The charity's paper said that the history of Heathrow was "a series of minor planning disasters that together make up one of the country's truly great planning catastrophes." But Lord Soley, who wants a third runway at Heathrow said that this move was fraught with risks, "The more we move investment to the East - the Thames Estuary or wherever - the greater the problems for the west of London. There are 70,000 jobs at Heathrow and another 100,000 dependent on it," he told the BBC.

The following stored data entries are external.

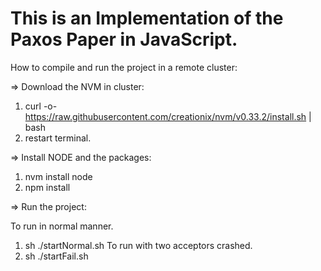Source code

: # This is an Implementation of the Paxos Paper in JavaScript.

How to compile and run the project in a remote cluster:

=> Download the NVM in cluster:

1. curl -o- https://raw.githubusercontent.com/creationix/nvm/v0.33.2/install.sh | bash
2. restart terminal.

=> Install NODE and the packages:

1. nvm install node
2. npm install

=> Run the project:

To run in normal manner.

1. sh ./startNormal.sh
   To run with two acceptors crashed.
2. sh ./startFail.sh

The charity paper also said that suddenly closing the airport made no sense and that it should be done gradually over the next century. Lord Soley said that Heathrow would be better off concentrating on matching other continental airports rather than shifting it altogether. "If we don't, then what we have to do is plan for the decline and closure of Heathrow in the next 10 to 20 years, not 40, and that would be a catastrophe for the west London region and profoundly serious for the rest of Britain," he added.
The report also said that "environmentally damaging short-haul flights" could be replaced by a high-speed rail link. A Thames Estuary site would ensure seclusion for the airport and take care of the noise factor over London as well. The association is an independent planning charity and its report said that the noise factor coupled with the fact that there was no room for expansion in Heathrow should force authorities to think about shifting.
"Passengers who fume at the long taxiing operations culminating in a take-off queue, or at long periods spent in the four holding areas at the four corners of the metropolis, might well echo Dr Johnson's famous remark about a dog walking on its hind legs; it's not that it is done well, but you are surprised to find it is done at all," argued the report authors Tony Hall and Sir Peter Hall.